----- MATERIAL FOR THIS TASK

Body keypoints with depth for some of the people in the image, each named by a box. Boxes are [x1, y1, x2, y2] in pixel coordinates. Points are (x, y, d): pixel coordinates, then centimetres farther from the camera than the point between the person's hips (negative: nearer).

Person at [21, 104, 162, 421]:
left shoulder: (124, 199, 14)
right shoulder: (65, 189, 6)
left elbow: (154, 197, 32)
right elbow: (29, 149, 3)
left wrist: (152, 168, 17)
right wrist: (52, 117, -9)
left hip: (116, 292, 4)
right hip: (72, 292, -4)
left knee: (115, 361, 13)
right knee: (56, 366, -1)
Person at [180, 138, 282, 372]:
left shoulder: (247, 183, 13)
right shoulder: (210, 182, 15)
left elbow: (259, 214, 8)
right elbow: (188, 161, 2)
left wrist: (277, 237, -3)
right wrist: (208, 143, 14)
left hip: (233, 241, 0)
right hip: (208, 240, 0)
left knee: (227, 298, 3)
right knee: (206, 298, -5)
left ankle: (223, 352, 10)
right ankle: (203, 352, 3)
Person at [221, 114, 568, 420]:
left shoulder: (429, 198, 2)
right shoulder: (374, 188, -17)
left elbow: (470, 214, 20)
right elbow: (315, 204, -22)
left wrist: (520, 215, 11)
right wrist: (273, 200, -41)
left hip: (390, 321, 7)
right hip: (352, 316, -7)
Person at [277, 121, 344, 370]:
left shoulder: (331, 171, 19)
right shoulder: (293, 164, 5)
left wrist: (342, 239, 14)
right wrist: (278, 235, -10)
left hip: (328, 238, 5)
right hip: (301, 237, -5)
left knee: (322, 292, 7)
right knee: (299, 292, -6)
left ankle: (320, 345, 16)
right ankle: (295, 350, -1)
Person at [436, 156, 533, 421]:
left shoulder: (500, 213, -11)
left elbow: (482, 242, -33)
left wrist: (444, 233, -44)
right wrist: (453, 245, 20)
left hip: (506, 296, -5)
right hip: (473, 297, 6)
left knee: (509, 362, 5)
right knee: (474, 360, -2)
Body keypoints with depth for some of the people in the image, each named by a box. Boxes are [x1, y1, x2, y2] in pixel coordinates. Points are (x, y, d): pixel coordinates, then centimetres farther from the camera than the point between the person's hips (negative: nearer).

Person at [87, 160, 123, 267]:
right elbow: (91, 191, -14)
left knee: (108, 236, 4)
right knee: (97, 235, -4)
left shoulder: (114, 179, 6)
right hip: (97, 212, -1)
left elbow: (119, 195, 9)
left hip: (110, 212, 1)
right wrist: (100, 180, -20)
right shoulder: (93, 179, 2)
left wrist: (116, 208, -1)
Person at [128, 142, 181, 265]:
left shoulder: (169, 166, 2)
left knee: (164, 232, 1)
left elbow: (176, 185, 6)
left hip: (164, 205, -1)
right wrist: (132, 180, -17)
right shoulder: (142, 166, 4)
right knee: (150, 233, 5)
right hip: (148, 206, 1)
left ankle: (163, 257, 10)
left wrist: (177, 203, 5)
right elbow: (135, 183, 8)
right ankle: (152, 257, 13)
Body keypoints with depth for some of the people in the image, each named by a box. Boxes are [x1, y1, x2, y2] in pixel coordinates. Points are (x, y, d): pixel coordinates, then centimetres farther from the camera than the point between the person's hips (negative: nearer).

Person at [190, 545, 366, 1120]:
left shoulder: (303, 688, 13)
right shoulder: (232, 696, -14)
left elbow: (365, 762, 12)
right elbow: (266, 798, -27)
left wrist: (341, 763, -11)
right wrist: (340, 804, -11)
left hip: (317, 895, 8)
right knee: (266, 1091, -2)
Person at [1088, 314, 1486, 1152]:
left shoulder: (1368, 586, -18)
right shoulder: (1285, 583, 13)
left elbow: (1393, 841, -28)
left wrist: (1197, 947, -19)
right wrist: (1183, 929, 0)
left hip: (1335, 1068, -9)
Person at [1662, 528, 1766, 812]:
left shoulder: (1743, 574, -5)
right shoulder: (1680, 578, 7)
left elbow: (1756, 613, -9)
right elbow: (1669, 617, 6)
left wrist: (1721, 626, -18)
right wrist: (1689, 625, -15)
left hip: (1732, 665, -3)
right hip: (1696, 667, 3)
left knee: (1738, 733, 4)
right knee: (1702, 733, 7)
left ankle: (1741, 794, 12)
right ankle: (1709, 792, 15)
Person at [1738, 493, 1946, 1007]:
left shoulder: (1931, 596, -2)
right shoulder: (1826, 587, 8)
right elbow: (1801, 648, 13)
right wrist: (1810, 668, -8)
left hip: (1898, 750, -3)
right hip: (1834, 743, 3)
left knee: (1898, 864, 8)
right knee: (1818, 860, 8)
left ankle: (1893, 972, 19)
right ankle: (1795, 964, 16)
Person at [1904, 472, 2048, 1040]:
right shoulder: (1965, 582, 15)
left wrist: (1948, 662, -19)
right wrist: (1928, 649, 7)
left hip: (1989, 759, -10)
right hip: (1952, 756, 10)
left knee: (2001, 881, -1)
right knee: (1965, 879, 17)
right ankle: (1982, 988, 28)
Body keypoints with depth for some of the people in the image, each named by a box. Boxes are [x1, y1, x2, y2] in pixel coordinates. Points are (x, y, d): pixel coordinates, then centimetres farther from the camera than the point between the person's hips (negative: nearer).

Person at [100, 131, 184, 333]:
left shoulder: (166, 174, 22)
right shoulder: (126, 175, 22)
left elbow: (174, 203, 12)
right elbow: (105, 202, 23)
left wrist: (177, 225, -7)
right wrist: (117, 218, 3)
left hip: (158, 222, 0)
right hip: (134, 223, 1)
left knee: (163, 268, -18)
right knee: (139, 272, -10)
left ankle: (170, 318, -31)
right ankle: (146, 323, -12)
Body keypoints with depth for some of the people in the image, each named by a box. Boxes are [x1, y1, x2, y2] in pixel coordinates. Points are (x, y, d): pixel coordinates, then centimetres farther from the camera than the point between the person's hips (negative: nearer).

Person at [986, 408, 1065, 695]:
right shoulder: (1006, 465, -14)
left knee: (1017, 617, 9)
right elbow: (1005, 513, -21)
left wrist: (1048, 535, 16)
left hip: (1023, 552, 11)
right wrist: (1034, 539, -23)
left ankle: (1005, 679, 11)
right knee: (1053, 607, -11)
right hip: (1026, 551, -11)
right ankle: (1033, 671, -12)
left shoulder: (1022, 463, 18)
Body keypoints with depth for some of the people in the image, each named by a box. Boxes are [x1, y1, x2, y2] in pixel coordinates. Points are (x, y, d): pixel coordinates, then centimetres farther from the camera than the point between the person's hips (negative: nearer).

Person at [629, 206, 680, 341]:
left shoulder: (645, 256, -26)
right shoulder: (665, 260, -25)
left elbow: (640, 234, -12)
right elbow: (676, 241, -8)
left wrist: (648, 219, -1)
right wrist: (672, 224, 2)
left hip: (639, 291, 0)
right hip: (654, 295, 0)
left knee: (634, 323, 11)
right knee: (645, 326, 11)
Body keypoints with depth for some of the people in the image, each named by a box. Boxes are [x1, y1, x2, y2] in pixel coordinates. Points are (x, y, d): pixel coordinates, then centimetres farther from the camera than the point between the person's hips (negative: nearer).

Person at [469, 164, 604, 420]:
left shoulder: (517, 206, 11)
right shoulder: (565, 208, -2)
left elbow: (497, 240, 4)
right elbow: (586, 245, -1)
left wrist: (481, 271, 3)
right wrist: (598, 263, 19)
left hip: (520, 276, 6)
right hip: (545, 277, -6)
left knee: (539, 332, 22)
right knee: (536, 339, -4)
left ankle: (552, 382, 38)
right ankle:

----------

WHAT YOU ARE ASKED TO DO:
Reproduce all of the data above verbatim, line for line.

ANSWER TO THE EXERCISE:
Body keypoints with depth for some of the people in the image, each named by a box. Boxes are [x1, y1, x2, y2] in pixel coordinates. Points are (x, y, d): pixel coordinates, then centimetres farther from the camera than the point between the person's hips (negative: nearer).

Person at [21, 104, 162, 421]:
left shoulder: (124, 199, 14)
right shoulder: (65, 189, 6)
left elbow: (154, 197, 32)
right elbow: (29, 149, 3)
left wrist: (152, 168, 17)
right wrist: (52, 117, -9)
left hip: (116, 292, 4)
right hip: (72, 292, -4)
left knee: (115, 361, 13)
right knee: (56, 366, -1)
Person at [180, 138, 282, 372]:
left shoulder: (247, 183, 13)
right shoulder: (210, 182, 15)
left elbow: (259, 214, 8)
right elbow: (188, 161, 2)
left wrist: (277, 237, -3)
right wrist: (208, 143, 14)
left hip: (233, 241, 0)
right hip: (208, 240, 0)
left knee: (227, 298, 3)
right knee: (206, 298, -5)
left ankle: (223, 352, 10)
right ankle: (203, 352, 3)
Person at [221, 114, 568, 420]:
left shoulder: (429, 198, 2)
right shoulder: (374, 188, -17)
left elbow: (470, 214, 20)
right elbow: (315, 204, -22)
left wrist: (520, 215, 11)
right wrist: (273, 200, -41)
left hip: (390, 321, 7)
right hip: (352, 316, -7)
Person at [277, 121, 344, 370]:
left shoulder: (331, 171, 19)
right shoulder: (293, 164, 5)
left wrist: (342, 239, 14)
right wrist: (278, 235, -10)
left hip: (328, 238, 5)
right hip: (301, 237, -5)
left knee: (322, 292, 7)
right knee: (299, 292, -6)
left ankle: (320, 345, 16)
right ankle: (295, 350, -1)
Person at [436, 156, 533, 421]:
left shoulder: (500, 213, -11)
left elbow: (482, 242, -33)
left wrist: (444, 233, -44)
right wrist: (453, 245, 20)
left hip: (506, 296, -5)
right hip: (473, 297, 6)
left knee: (509, 362, 5)
right knee: (474, 360, -2)
Body keypoints with depth for some of the people in the image, each named by a box. Boxes are [x1, y1, x2, y2] in pixel coordinates. Points are (x, y, d): pixel coordinates, then centimetres farther from the camera than the point between the person's hips (negative: nearer).

Person at [87, 160, 123, 267]:
right elbow: (91, 191, -14)
left knee: (108, 236, 4)
right knee: (97, 235, -4)
left shoulder: (114, 179, 6)
right hip: (97, 212, -1)
left elbow: (119, 195, 9)
left hip: (110, 212, 1)
right wrist: (100, 180, -20)
right shoulder: (93, 179, 2)
left wrist: (116, 208, -1)
Person at [128, 142, 181, 265]:
left shoulder: (169, 166, 2)
left knee: (164, 232, 1)
left elbow: (176, 185, 6)
left hip: (164, 205, -1)
right wrist: (132, 180, -17)
right shoulder: (142, 166, 4)
right knee: (150, 233, 5)
right hip: (148, 206, 1)
left ankle: (163, 257, 10)
left wrist: (177, 203, 5)
right elbow: (135, 183, 8)
right ankle: (152, 257, 13)
Body keypoints with depth for some of the people in the image, each named by a box. Boxes are [x1, y1, x2, y2] in pixel coordinates. Points are (x, y, d): pixel coordinates, then centimetres farther from the camera than the point between the person's hips (negative: nearer).

Person at [190, 545, 366, 1120]:
left shoulder: (303, 688, 13)
right shoulder: (232, 696, -14)
left elbow: (365, 762, 12)
right elbow: (266, 798, -27)
left wrist: (341, 763, -11)
right wrist: (340, 804, -11)
left hip: (317, 895, 8)
right knee: (266, 1091, -2)
Person at [1088, 314, 1486, 1152]:
left shoulder: (1368, 586, -18)
right shoulder: (1285, 583, 13)
left elbow: (1393, 841, -28)
left wrist: (1197, 947, -19)
right wrist: (1183, 929, 0)
left hip: (1335, 1068, -9)
Person at [1662, 528, 1766, 812]:
left shoulder: (1743, 574, -5)
right shoulder: (1680, 578, 7)
left elbow: (1756, 613, -9)
right elbow: (1669, 617, 6)
left wrist: (1721, 626, -18)
right wrist: (1689, 625, -15)
left hip: (1732, 665, -3)
right hip: (1696, 667, 3)
left knee: (1738, 733, 4)
right knee: (1702, 733, 7)
left ankle: (1741, 794, 12)
right ankle: (1709, 792, 15)
Person at [1738, 493, 1946, 1007]:
left shoulder: (1931, 596, -2)
right shoulder: (1826, 587, 8)
right elbow: (1801, 648, 13)
right wrist: (1810, 668, -8)
left hip: (1898, 750, -3)
right hip: (1834, 743, 3)
left knee: (1898, 864, 8)
right knee: (1818, 860, 8)
left ankle: (1893, 972, 19)
right ankle: (1795, 964, 16)
Person at [1904, 472, 2048, 1040]:
right shoulder: (1965, 582, 15)
left wrist: (1948, 662, -19)
right wrist: (1928, 649, 7)
left hip: (1989, 759, -10)
right hip: (1952, 756, 10)
left knee: (2001, 881, -1)
right knee: (1965, 879, 17)
right ankle: (1982, 988, 28)
Body keypoints with depth for some of the people in the image, each named by a box. Boxes are [x1, y1, x2, y2] in pixel coordinates. Points are (x, y, d): pixel coordinates, then centimetres farther from the camera than the point between the person's hips (negative: nearer).

Person at [100, 131, 184, 333]:
left shoulder: (166, 174, 22)
right shoulder: (126, 175, 22)
left elbow: (174, 203, 12)
right elbow: (105, 202, 23)
left wrist: (177, 225, -7)
right wrist: (117, 218, 3)
left hip: (158, 222, 0)
right hip: (134, 223, 1)
left knee: (163, 268, -18)
right knee: (139, 272, -10)
left ankle: (170, 318, -31)
right ankle: (146, 323, -12)
Body keypoints with depth for some of the people in the image, each named by a box. Boxes are [x1, y1, x2, y2] in pixel coordinates. Points are (x, y, d): pixel coordinates, then centimetres farther from the camera than the point between the person's hips (negative: nearer).

Person at [986, 408, 1065, 695]:
right shoulder: (1006, 465, -14)
left knee: (1017, 617, 9)
right elbow: (1005, 513, -21)
left wrist: (1048, 535, 16)
left hip: (1023, 552, 11)
right wrist: (1034, 539, -23)
left ankle: (1005, 679, 11)
right knee: (1053, 607, -11)
right hip: (1026, 551, -11)
right ankle: (1033, 671, -12)
left shoulder: (1022, 463, 18)
Body keypoints with depth for some of the people in the image, each named by a box. Boxes are [x1, y1, x2, y2] in pixel coordinates. Points are (x, y, d): pixel coordinates, then centimetres farther from the camera than the point between the person's hips (negative: nearer).

Person at [629, 206, 680, 341]:
left shoulder: (645, 256, -26)
right shoulder: (665, 260, -25)
left elbow: (640, 234, -12)
right elbow: (676, 241, -8)
left wrist: (648, 219, -1)
right wrist: (672, 224, 2)
left hip: (639, 291, 0)
right hip: (654, 295, 0)
left knee: (634, 323, 11)
right knee: (645, 326, 11)
Body keypoints with depth for some of the people in the image, each named by a box. Boxes are [x1, y1, x2, y2] in pixel coordinates. Points are (x, y, d): pixel coordinates, then centimetres farther from the camera than the point between the person's hips (negative: nearer).

Person at [469, 164, 604, 420]:
left shoulder: (517, 206, 11)
right shoulder: (565, 208, -2)
left elbow: (497, 240, 4)
right elbow: (586, 245, -1)
left wrist: (481, 271, 3)
right wrist: (598, 263, 19)
left hip: (520, 276, 6)
right hip: (545, 277, -6)
left knee: (539, 332, 22)
right knee: (536, 339, -4)
left ankle: (552, 382, 38)
right ankle:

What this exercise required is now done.